A three-dimensional numerical model of a water-driven steam ejector was developed using the Euler-Euler two-fluid framework. A direct-contact condensation (DCC) heat and mass transfer model was employed to simulate the complex two-phase flow and energy exchange. The distributions of gas-liquid phases, pressure, and temperature were obtained to evaluate performance. Results indicate that within the investigated operating range (pp = 140–160 kPa), the entrainment ratio (ER) and temperature rise (DT) are highly coupled, with DT varying from 5.33 to 11.49 K. The maximum temperature rise of 11.49 K was achieved at pp = 140 kPa, Tp = 310 K, ps = 100 kPa, and pb = 92 kPa.
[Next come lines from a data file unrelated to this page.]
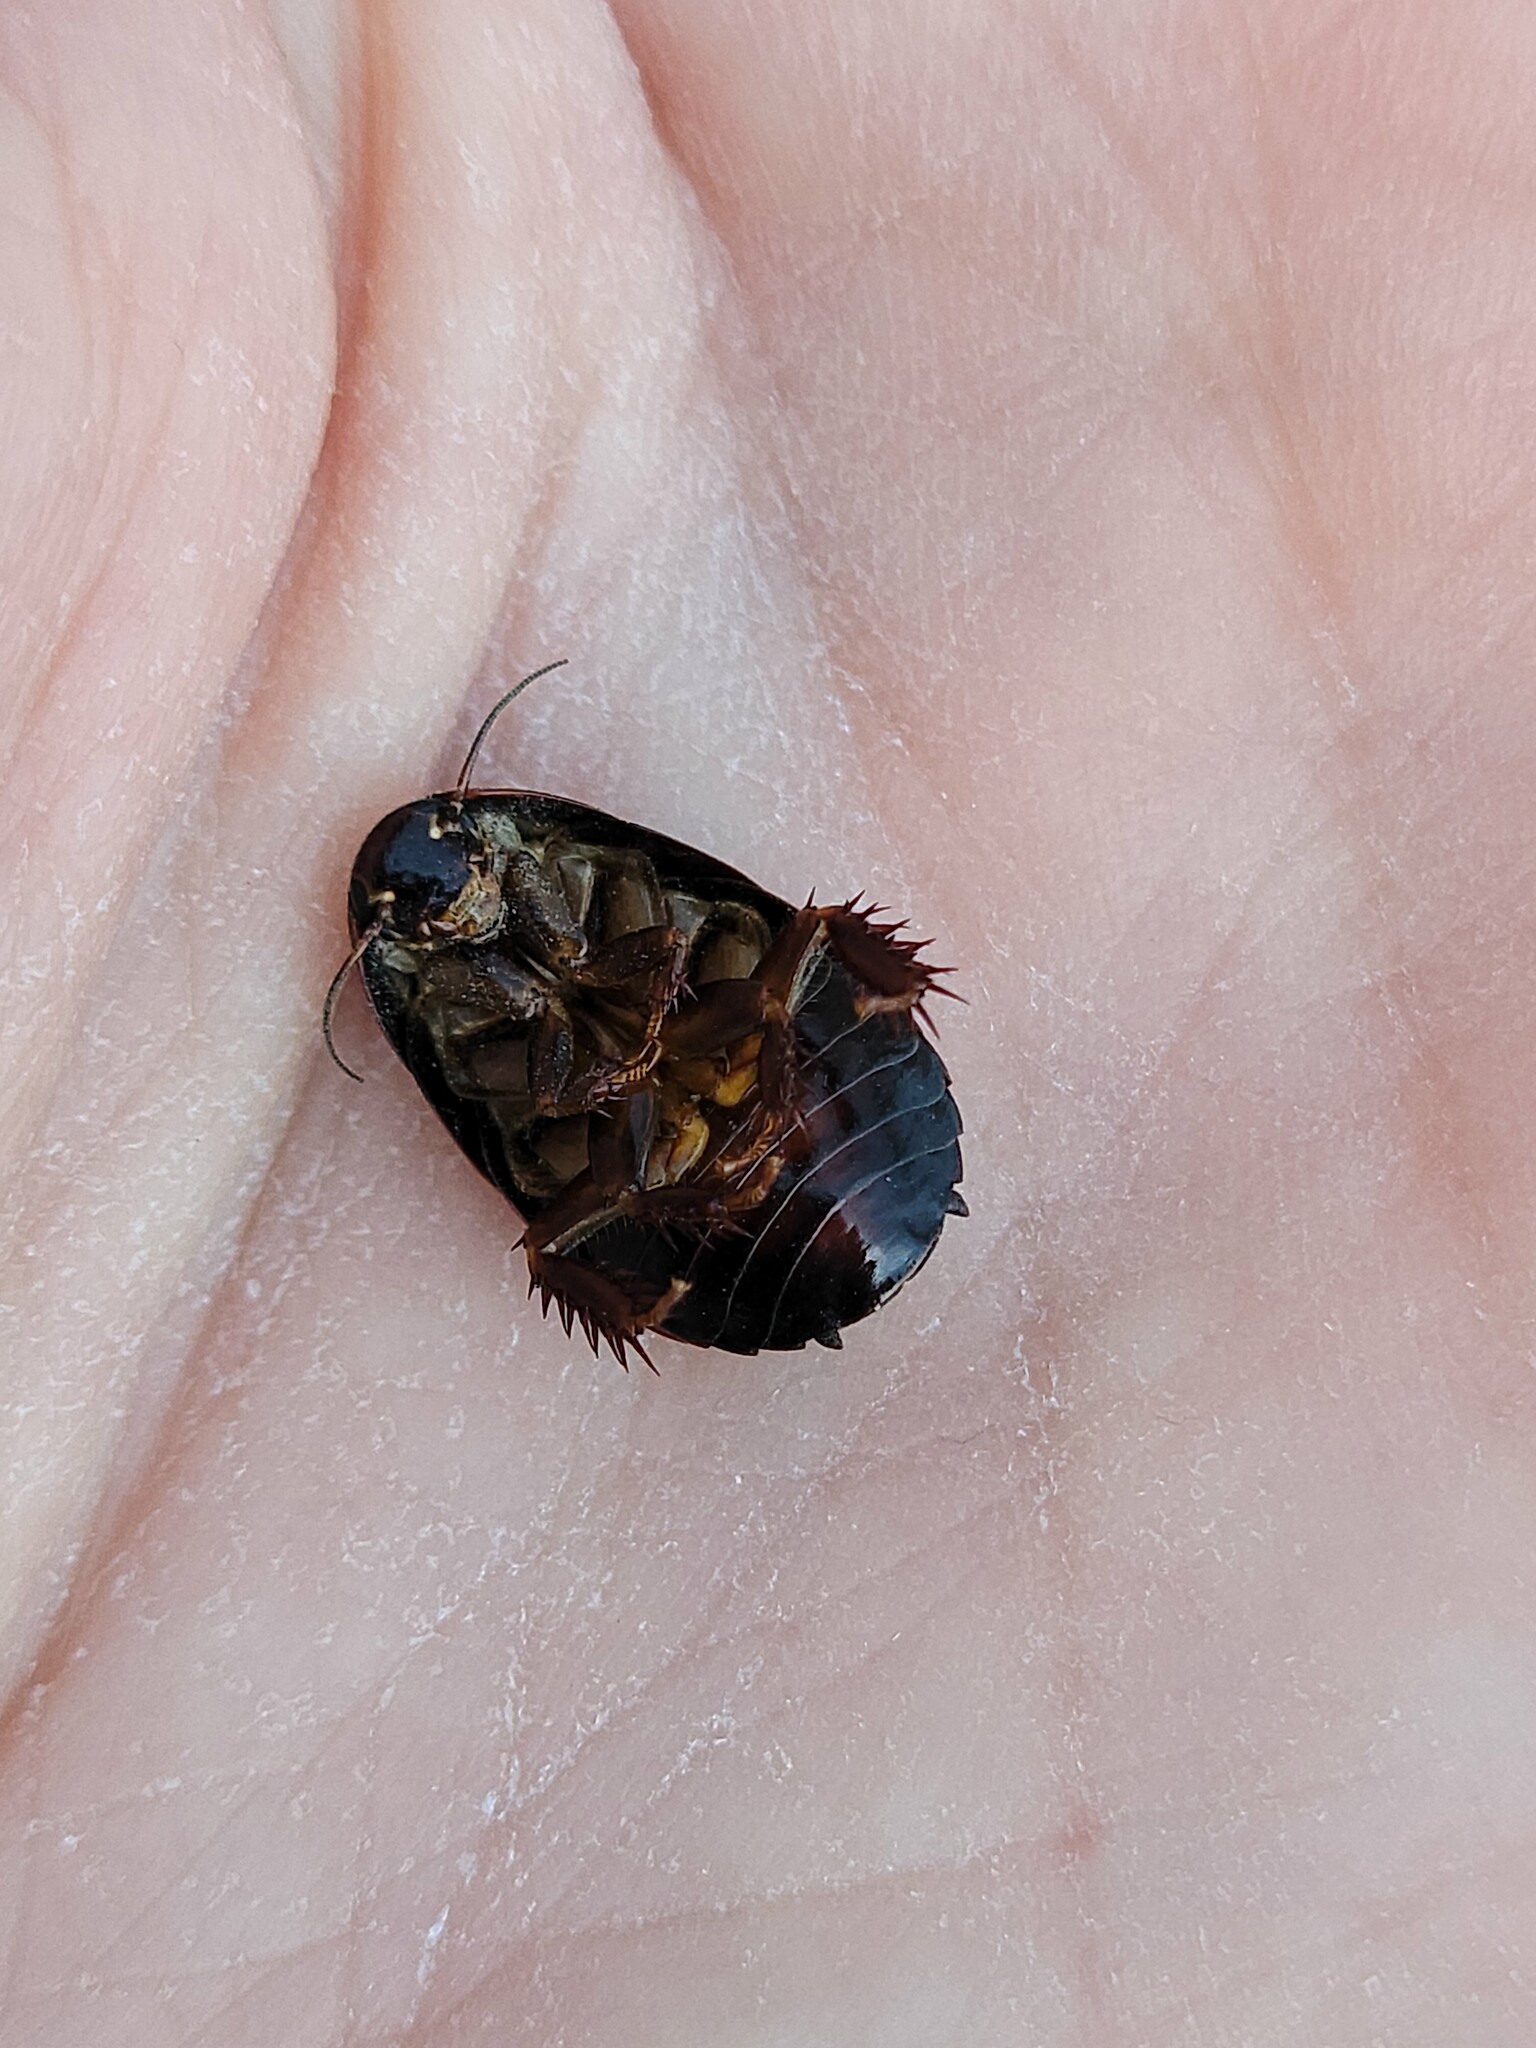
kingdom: Animalia
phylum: Arthropoda
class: Insecta
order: Blattodea
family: Blaberidae
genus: Pycnoscelus
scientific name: Pycnoscelus surinamensis
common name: Surinam cockroach
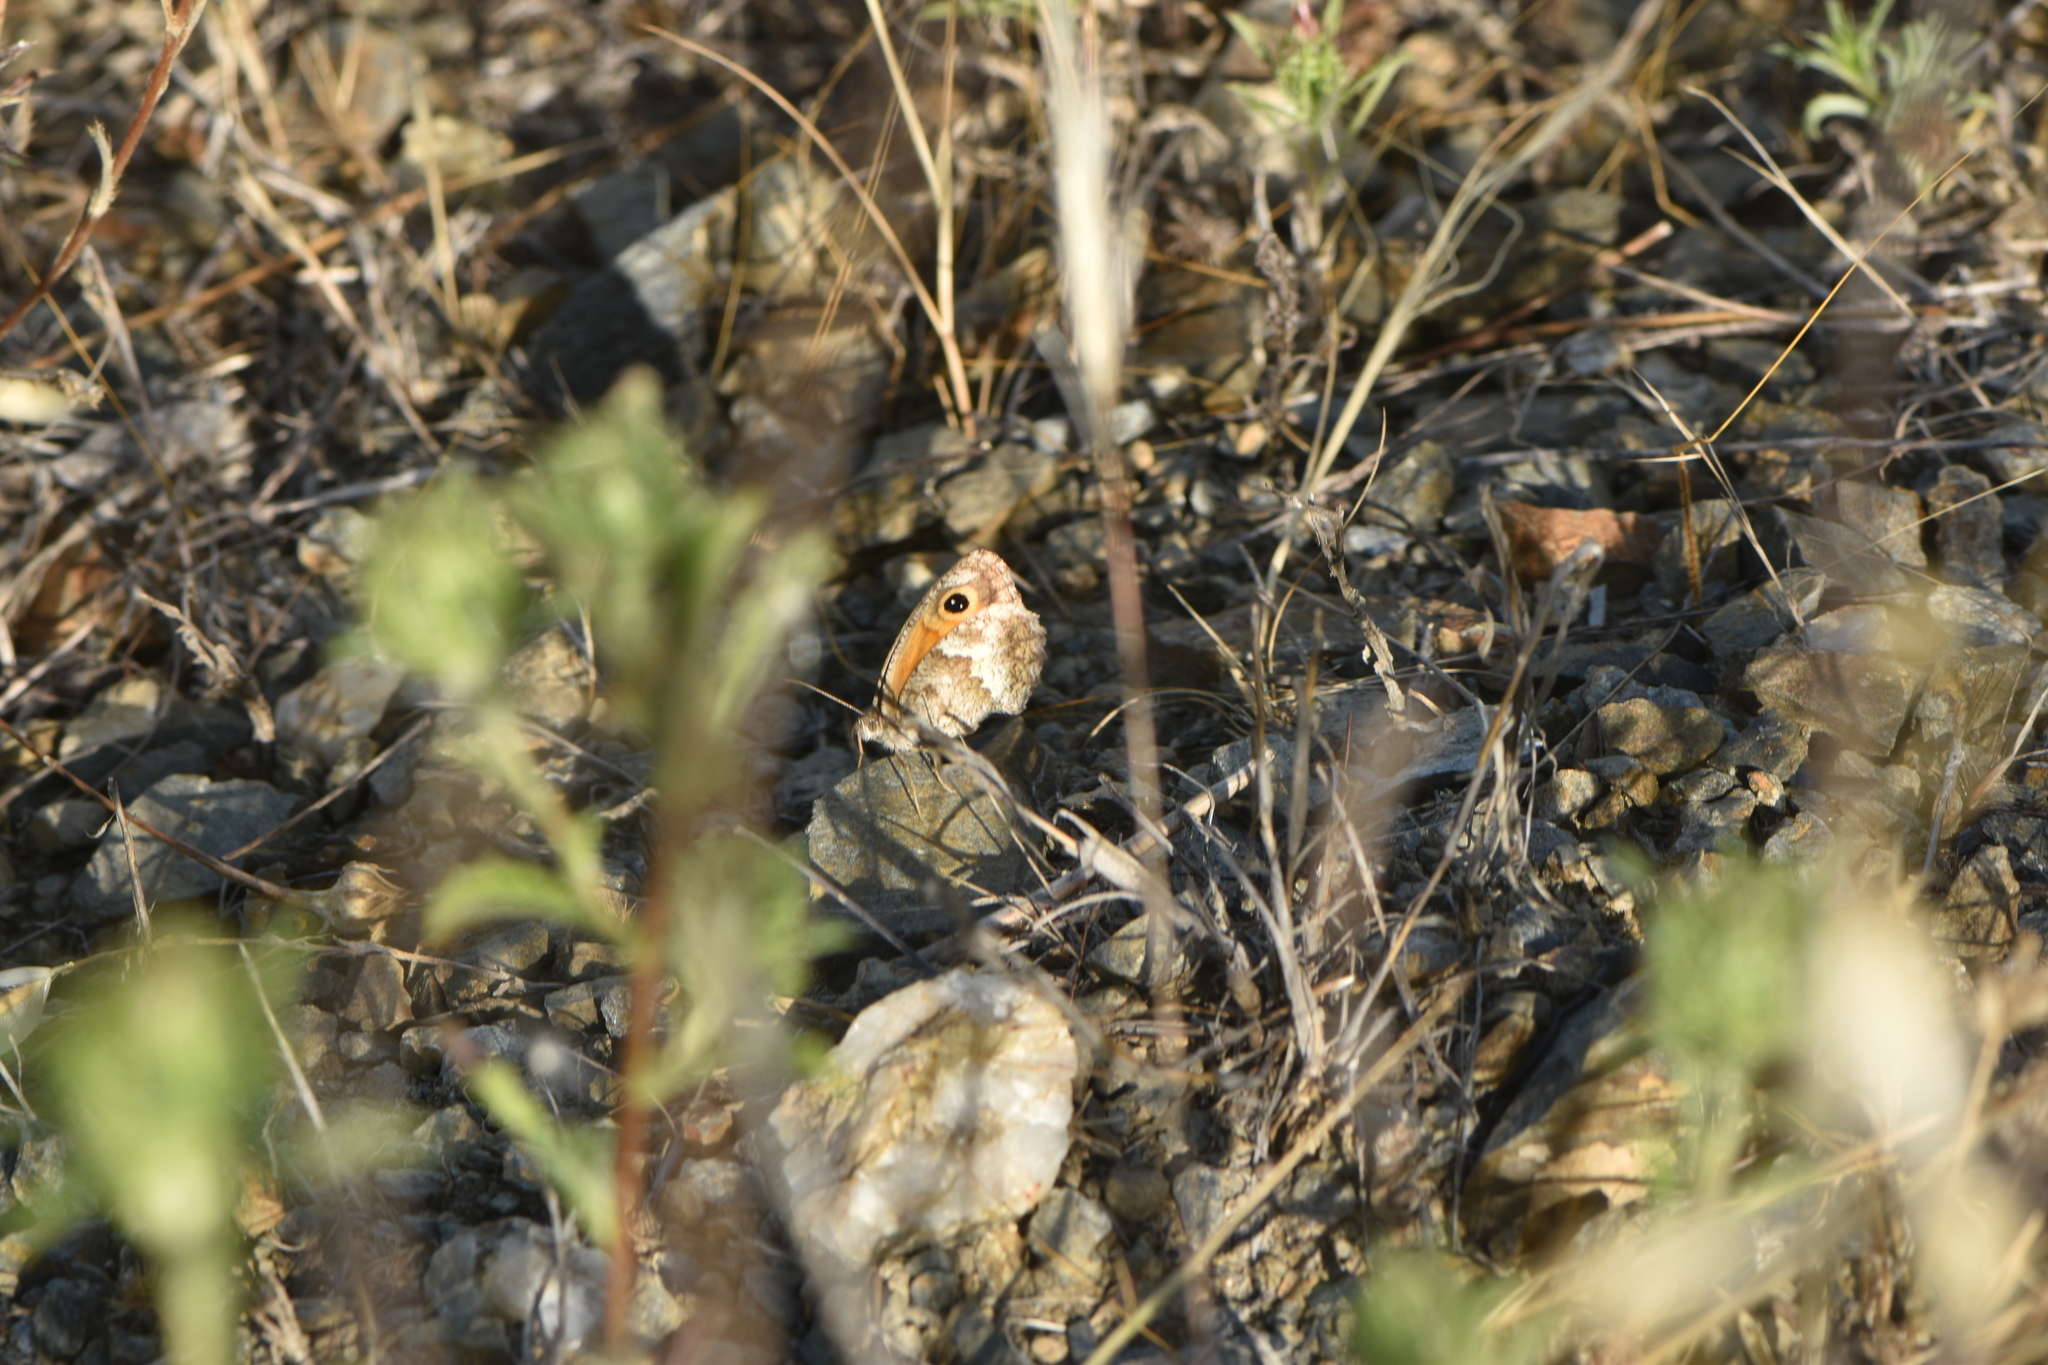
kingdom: Animalia
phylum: Arthropoda
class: Insecta
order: Lepidoptera
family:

It was found that a distinct pressure jump occurs at the throat, where the entrained steam is completely condensed, followed by rapid pressure recovery in the diffuser. The steam plume length and condensation zone are strongly governed by back pressure (pb); Increasing pb from 92 to 114 kPa leads to a continuous reduction in ER and shifts the peak condensation zone upstream. Furthermore, the study reveals that elevated back pressure suppresses steam entrainment and shortens the condensation length, eventually leading to flow reversal when a critical pb is exceeded. This work provides detailed physical insight into DCC mechanisms and offers quantitative references for the design of ejector-assisted components in advanced energy systems.